Text passage »
Native Dancer Stakes
- Class: Ungraded stakes
- Location: Laurel Park Racecourse, Laurel, Maryland, United States
- Inaugurated: 1966
- Race type: Thoroughbred - Flat racing
- Website: www.laurelpark.com

Race information
- Distance: 1+1⁄8 mile
- Surface: Dirt
- Track: left-handed
- Qualification: Three-years-old & up
- Weight: Assigned
- Purse: $100,000

= Native Dancer Stakes =

The Native Dancer Stakes is an American Thoroughbred horse race run annually at Laurel Park Racecourse in Laurel, Maryland. Raced in early January, it is open to horses age three and older and is contested on dirt over a distance of 1 1/8 mile. Its current purse is $75,000.

From 1966 to 2002, the race was known as the Native Dancer Handicap. It has been run at four different distances; for the first eleven years (from 1966 to 1976), the race was run at 6 furlongs, from 1977 to 1984 and in 2005 it was raced at a distance of 1 3/16 miles; in 1985 and from 2006 through 2010 the race was contested at its present distance of 1 mile; and from 1986 through 2003, it was run at a distance of 1 3/8 miles. The race was originally run at Bowie Race Track from 1966 through 1984.

The race is named in honor of Alfred G. Vanderbilt's Native Dancer. Native Dancer was the huge gray son of two of thoroughbred's top racing horses of the decade in Polynesian and Geisha. He was named Horse of the Year as a two-year-old and then named a repeat winner as a four-year-old. He also won the titles of Champion 2-year-old, Champion 3-year-old and Champion older horse in three consecutive years. Native Dancer won 21 of 22 races and earned $785,240. His 18 stakes victories included the Preakness Stakes, the Belmont Stakes and the Travers Stakes. Native Dancer's only loss was in the Kentucky Derby. Following a trip in which he was bumped three times, he finished second, a head behind Dark Star.

Upon his retirement, Native Dancer entered into stud at Vanderbilt's Sagamore Farm in Glyndon, Maryland, where he remained until his death in 1967. He was buried at Sagamore and was the sire of 45 stakes winners including Raise a Native (grandsire to Mr. Prospector), Alydar, Natalma and Northern Dancer.

Information provided »
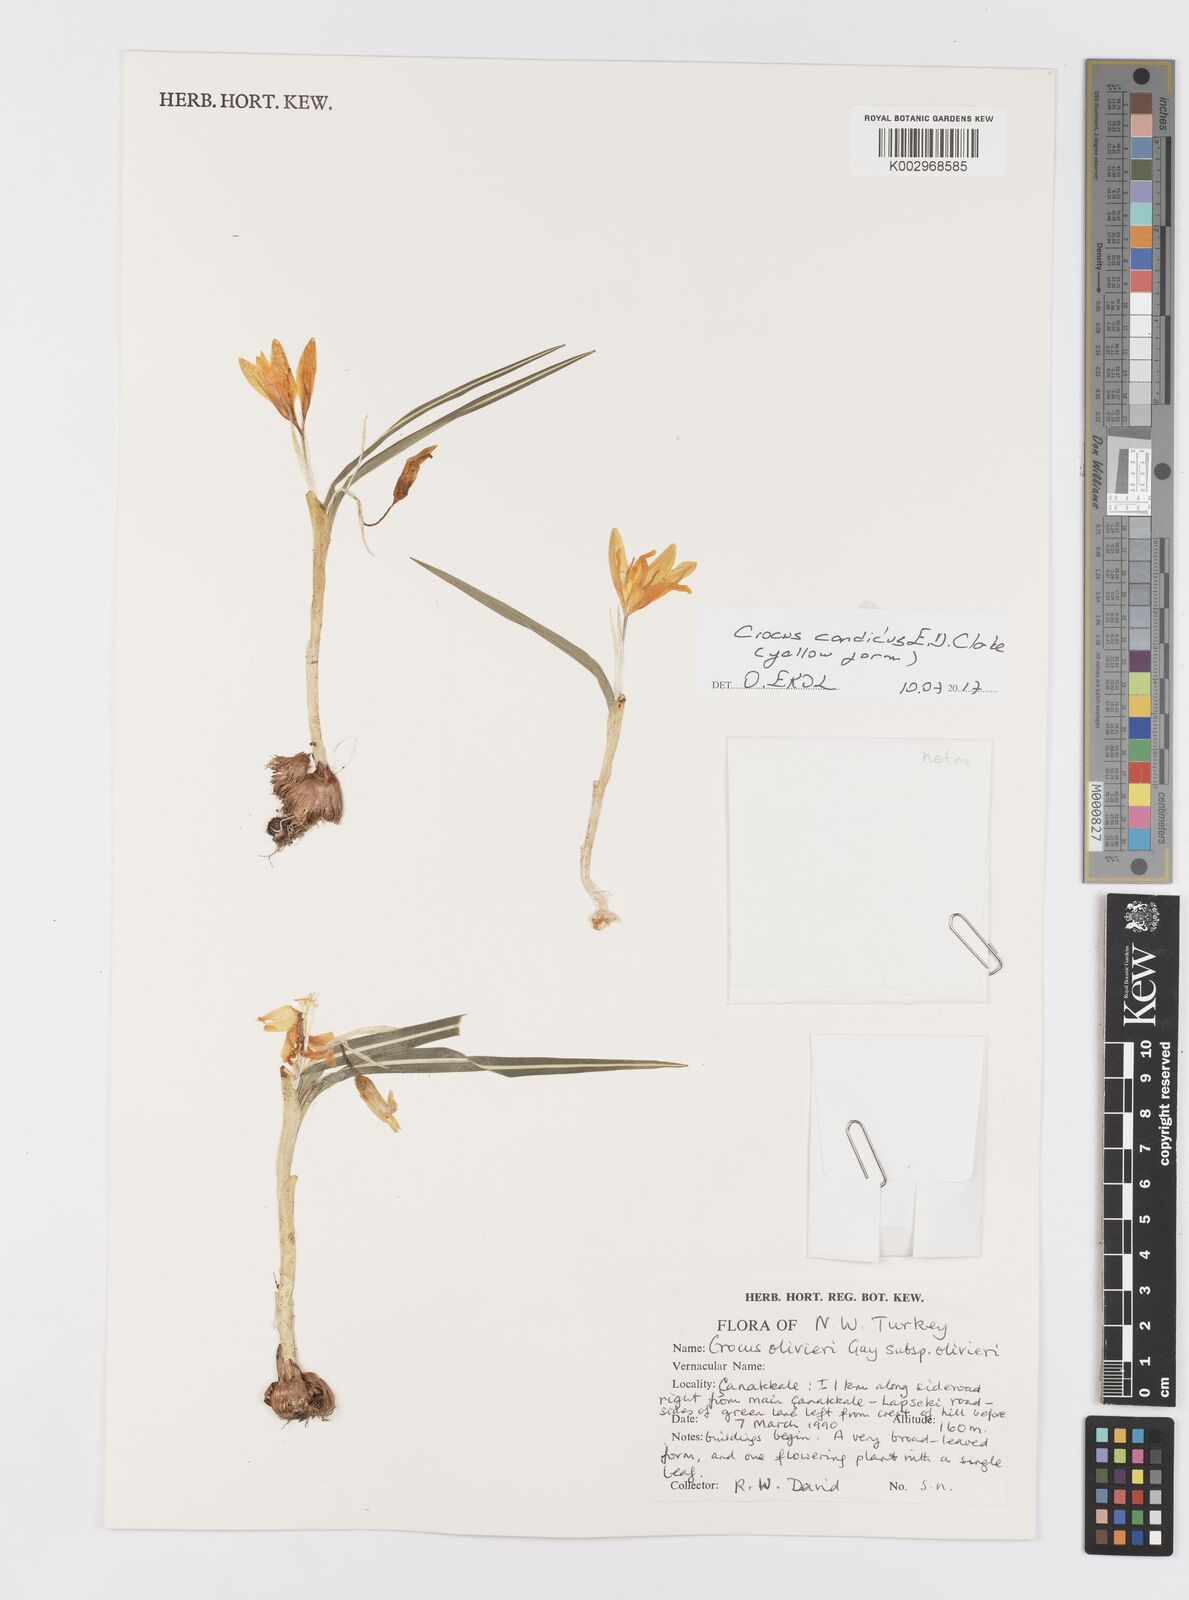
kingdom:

Work request 1 » Quote the Native Dancer Stakes article from the words "The Native Dancer Stakes" through the words "purse is $75,000.", starting where "The Native Dancer Stakes" appears and ending after "purse is $75,000.".
Work request 2 » Does each statement agree with the Native Dancer Stakes article? Answer yes or no, and quote the words that decide it. (a) The race was run at Bowie Race Track from 1966 through 1984. (b) Native Dancer won the Kentucky Derby. (c) Native Dancer won 21 of 22 races.
The lines after the Native Dancer Stakes article are separate material.

Exercise output 1 »
The Native Dancer Stakes is an American Thoroughbred horse race run annually at Laurel Park Racecourse in Laurel, Maryland. Raced in early January, it is open to horses age three and older and is contested on dirt over a distance of 1 1/8 mile. Its current purse is $75,000.

Exercise output 2 »
(a) Yes: "The race was originally run at Bowie Race Track from 1966 through 1984."
(b) No: "Native Dancer's only loss was in the Kentucky Derby."
(c) Yes: "Native Dancer won 21 of 22 races and earned $785,240."